At the beginning of Lent, I don’t exactly plan when I’m going to attend daily mass… there are some days that are more obvious than others. I’m a Eucharistic Minister at the Cathedral each Wednesday at noon – I lector at the Cathedral every other Friday at 5:10. And on Sundays, you can usually find me in the 5th or 6th pew (it depends on how fast the fan is running) at the 10:00 mass at St. Bede in Mentor. But the other days, it just depends.

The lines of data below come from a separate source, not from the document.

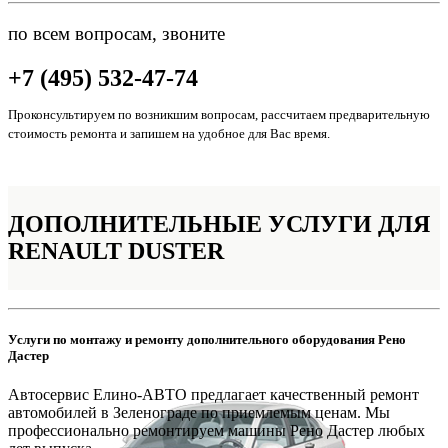
по всем вопросам, звоните
+7 (495) 532-47-74
Проконсультируем по возникшим вопросам, рассчитаем предварительную
стоимость ремонта и запишем на удобное для Вас время.
ДОПОЛНИТЕЛЬНЫЕ
УСЛУГИ ДЛЯ
RENAULT DUSTER
Услуги по монтажу и ремонту дополнительного оборудования Рено
Дастер
Автосервис Елино-АВТО предлагает качественный ремонт
автомобилей в Зеленограде по приемлемым ценам. Мы
профессионально ремонтируем машины Рено Дастер любых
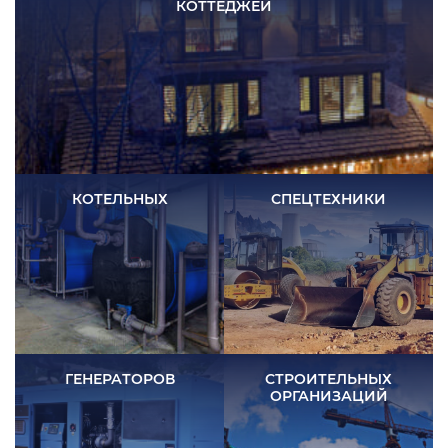
КОТТЕДЖЕЙ
КОТЕЛЬНЫХ
СПЕЦТЕХНИКИ
ГЕНЕРАТОРОВ
СТРОИТЕЛЬНЫХ
ОРГАНИЗАЦИЙ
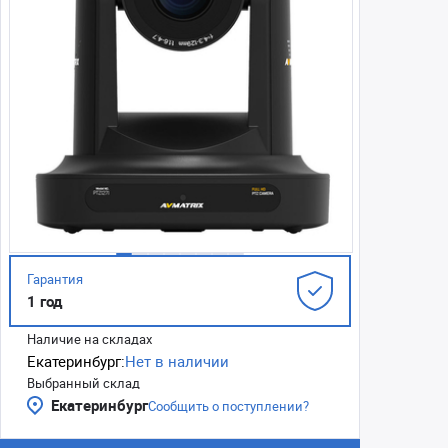
Гарантия
1 год
Наличие на складах
Екатеринбург:
Нет в наличии
Выбранный склад
Екатеринбург
Сообщить о поступлении?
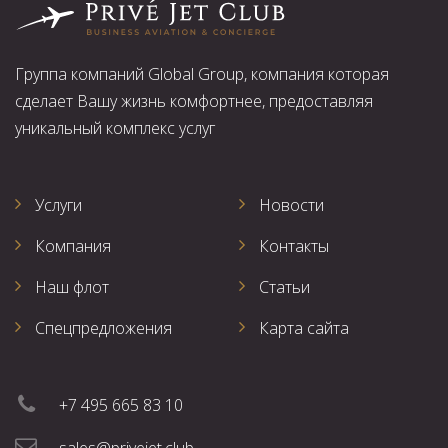
Группа компаний Global Group, компания которая
сделает Вашу жизнь комфортнее, предоставляя
уникальный комплекс услуг
Услуги
Новости
Компания
Контакты
Наш флот
Статьи
Спецпредложения
Карта сайта
+7 495 665 83 10
sales@privejet.club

I never go into Lent thinking I’m going to fulfill my obligation at a funeral. But when I think about it, I have attended more funerals in the last year than ever before, so the rate of its unlikeliness has decreased. I guess that’s an inevitable part of life – you age and people around you die more regularly with each passing year. Today, I attended the funeral of a mother of a co-worker. She was elderly and had battled Alzheimer’s for many years. My co-worker is now the last surviving member of her immediate family with both her father and sister passing before her mother. I think if I were in her shoes, that might impact me more than anything else. I think of my family – 2 parents and 3 siblings and can’t imagine a life without any of them, let alone all of them. My co-worker is in no way what I would consider “old.” She is a very enthusiastic, youthful 56. She travels the world with her husband, meets me for happy hour on occasion and takes great pride in her appearance. I see a lot of people in that age range who share these qualities and I find it inspiring and comforting. I want to be energetic, fun and still going on girls’ trips and planning St. Patty’s Day weekends away with Renee and Doug. I want to care what I look like and I want to have joints that don’t hurt and not be bound to a certain lifestyle because I’m not in the best of health due to anything I have done or haven’t done. And I want as many of my family members and friends to enjoy this same fate.

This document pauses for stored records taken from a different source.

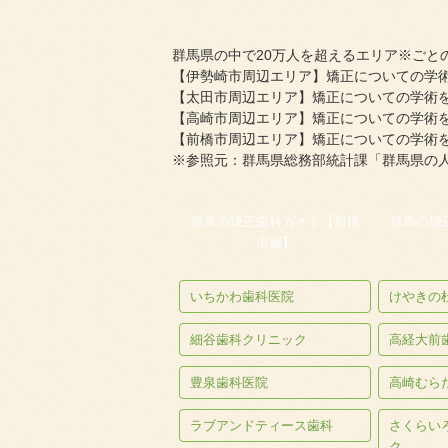
群馬県の中で20万人を超えるエリア※ごとの
【伊勢崎市周辺エリア】矯正についての学術
【太田市周辺エリア】矯正についての学術を
【高崎市周辺エリア】矯正についての学術を
【前橋市周辺エリア】矯正についての学術を
※参照元：群馬県総務部統計課「群馬県の
群馬の矯正歯科ガイド【前橋
群馬の矯
市編】
いちかわ歯科医院
けやきの
細谷歯科クリニック
高経大前
豊泉歯科医院
高崎むら
ラブアンドティース歯科
さくらい
ク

When someone you love dies, do you feel that they’re really gone? Is physical presence important to you? Does something happen and you feel like the person you loved who passed is sending you a signal? The priest who said the funeral mass this morning remarked that we should pray to those we’ve lost. We should keep talking to them because they’re never really gone.

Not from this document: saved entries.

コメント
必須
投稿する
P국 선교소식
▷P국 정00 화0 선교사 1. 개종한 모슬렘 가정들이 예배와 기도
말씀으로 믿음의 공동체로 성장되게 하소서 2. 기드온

After, I feel like I always do after a funeral – peaceful. If there is any moment where I sense God is in attendance, it is at a funeral. He is there to help us through the difficulty that goes along with losing someone we love. He is there to help us after the fact. And He is there to remind us that while we are mourning here, the one we’ve lost is happy, safe and listening for our prayers. Rest in peace, Jean.